I hope the walls of the clinic falls, just like the walls of Jericho!!!

I have always been frustrated that our clinic won't close.  And I was convicted on "what are YOU doing to close it?"  So, I hope I responded to the request well.  I have faith that it will work, in God's time.

How are you being called to end abortion in your city?

Please pray about it....

a good mother would!

Tuesday, October 29, 2013

It's working!!!

I wasn't a believer.

I thought it could be a scam.

But I trusted my doctor and he trusted this clinic and we trusted God.

11 months later, Smoochie is talking in FULL sentences 75% of the time! No longer screaming, is off his meds and generalizing his behavior!

We had his IEP today, and it was the. Best. One. Ever!!!

Applied behavioral analysis, with lots of prayer, is working!!!

Praise be to God!!

You know a good mother does! ;)

Saturday, October 26, 2013

affirmation....

I work for a local, Catholic, radio station and we just completed our 3 day fund raising event.

On the first day, our local Fraternity of Saint Peter latin priest brought in a BVM statue from Fatima.  

I wanted it.  BADLY!!!!

So, I made my contribution knowing there wouldn't be a chance in...well, you know.

Imagine my reaction when they called my name.


image

This happened, of course, immediately following a discussion with our local Franciscan priest about whether to pray the rosary daily, EVEN if we pray it badly.
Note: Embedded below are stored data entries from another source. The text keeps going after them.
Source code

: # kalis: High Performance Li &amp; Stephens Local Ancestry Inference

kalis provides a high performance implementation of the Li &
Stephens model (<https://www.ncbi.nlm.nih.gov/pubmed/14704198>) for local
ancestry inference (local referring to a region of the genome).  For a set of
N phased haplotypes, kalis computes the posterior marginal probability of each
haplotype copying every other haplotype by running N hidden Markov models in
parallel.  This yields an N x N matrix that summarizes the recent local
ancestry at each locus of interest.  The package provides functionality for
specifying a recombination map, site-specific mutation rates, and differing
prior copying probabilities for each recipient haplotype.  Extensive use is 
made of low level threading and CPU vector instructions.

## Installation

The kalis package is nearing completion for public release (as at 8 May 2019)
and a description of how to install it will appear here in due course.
Think this is affirmation that Our Lady wants me to, even it I'm distracted,  interrupted and obstinate in my lack of desire?

I do!!!!

Thank you Blessed Mother! 

Thursday, October 10, 2013

Kat

When you have a child with a disability, change is a forbidden.
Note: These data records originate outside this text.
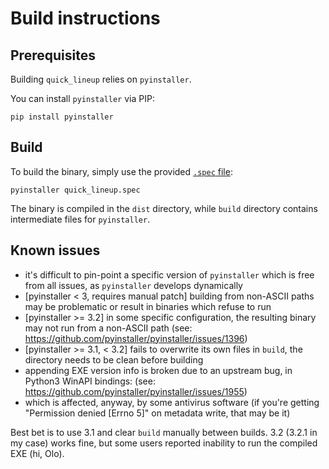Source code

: Build instructions
==================

Prerequisites
-------------

Building `quick_lineup` relies on `pyinstaller`.

You can install `pyinstaller` via PIP:

```
pip install pyinstaller
```

Build
-----

To build the binary, simply use the provided [`.spec` file](quick_lineup.spec):

```
pyinstaller quick_lineup.spec
```

The binary is compiled in the `dist` directory, while `build` directory contains intermediate files for `pyinstaller`.

Known issues
------------

 * it's difficult to pin-point a specific version of `pyinstaller` which is free from all issues, as `pyinstaller` develops dynamically
 * [pyinstaller < 3, requires manual patch] building from non-ASCII paths may be problematic or result in binaries which refuse to run
 * [pyinstaller >= 3.2] in some specific configuration, the resulting binary may not run from a non-ASCII path (see: https://github.com/pyinstaller/pyinstaller/issues/1396)
 * [pyinstaller >= 3.1, < 3.2] fails to overwrite its own files in `build`, the directory needs to be clean before building
 * appending EXE version info is broken due to an upstream bug, in Python3 WinAPI bindings: (see: https://github.com/pyinstaller/pyinstaller/issues/1955)
 * which is affected, anyway, by some antivirus software (if you're getting "Permission denied [Errno 5]" on metadata write, that may be it)

Best bet is to use 3.1 and clear `build` manually between builds. 3.2 (3.2.1 in my case) works fine, but some users reported inability to run the compiled EXE (hi, Olo).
You get up in the morning and do the EXACT same thing, every day, the EXACT same way.

You eat the same breakfast cereal in the same bowl.

You leave the house at the same time.

You hope that when they get to school the teacher and the aide are there, because if they aren't?  Well, it isn't good.

Same thing for therapy.

We have been with Kat 3 days a week since January.  And Smoochie has never liked her.  I, on the other hand, ADORE her!  We communicate well, she advocates beautifully for my son, and she has an instinct about knowing what my son will do next.  But she is in danger of being physically harmed by Smoochie.  He hits, scratches, and bites her.  And it's getting worse.
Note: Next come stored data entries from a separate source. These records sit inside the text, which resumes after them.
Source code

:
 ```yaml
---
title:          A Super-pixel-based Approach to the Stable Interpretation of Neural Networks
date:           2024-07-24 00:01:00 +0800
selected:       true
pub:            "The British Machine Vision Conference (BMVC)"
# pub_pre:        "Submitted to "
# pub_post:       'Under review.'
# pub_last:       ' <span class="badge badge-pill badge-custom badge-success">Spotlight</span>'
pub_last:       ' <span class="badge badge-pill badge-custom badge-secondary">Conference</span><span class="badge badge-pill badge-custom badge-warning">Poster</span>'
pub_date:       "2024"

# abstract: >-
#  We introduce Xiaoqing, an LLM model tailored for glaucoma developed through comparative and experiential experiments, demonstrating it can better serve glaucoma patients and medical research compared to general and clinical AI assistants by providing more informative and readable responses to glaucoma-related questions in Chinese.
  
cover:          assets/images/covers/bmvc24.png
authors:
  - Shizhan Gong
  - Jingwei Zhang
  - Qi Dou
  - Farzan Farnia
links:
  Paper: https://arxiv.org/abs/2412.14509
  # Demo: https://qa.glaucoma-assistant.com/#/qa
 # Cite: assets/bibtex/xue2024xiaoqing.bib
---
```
So we are taking a break.  And it's change.  And I'm scared. Because change is forbidden.

Will this set him back?  Will he hate the new tech?  Will we see new behaviors?

This is the rock between the hard spot, when you can't stay where you're at, and you're afraid to move forward.  But we must.  My son is hurting someone whom I adore and who has his best interest at heart.  And we can't let that continue.

So change we must....

a good mother would!

Sunday, September 29, 2013

The angels

I'm thinking that maybe I should just post on the feasts of the Church.  I can't believe that it has been 21 days since I my last post.  I need to spend less time on Candy Crush and Facebook!

With that said, enjoy this feast of the Archangels....oh glorious Archangels!!

PRAYER TO
SAINT MICHAEL
THE ARCHANGEL
St. Michael the Archangel,
defend us in battle.
Be our defense against the wickedness and snares of the Devil.
May God rebuke him, we humbly pray,
and do thou,
O Prince of the heavenly hosts,
by the power of God,
thrust into hell Satan,
and all the evil spirits,
who prowl about the world
seeking the ruin of souls. Amen..

Sunday, September 8, 2013

Happy Birthday Blessed Mother

I have a deep mother wound.  Really. really. deep.

My prayer group was wonderful on Thursday helping me realize it, affirm it, and strategies to over come it.  Because I thought I had.  But clearly I hadn't.

And now it's the Blessed Mother's birthday.  The perfect example of Motherhood.  Someone who can fill that motherhood hole that I've got in my heart.

My birthday present to Her to today is the emptying of that pain and accepting of Her graces to forgive, forget and move on.  Thank you Blessed Mother, and Happy Birthday!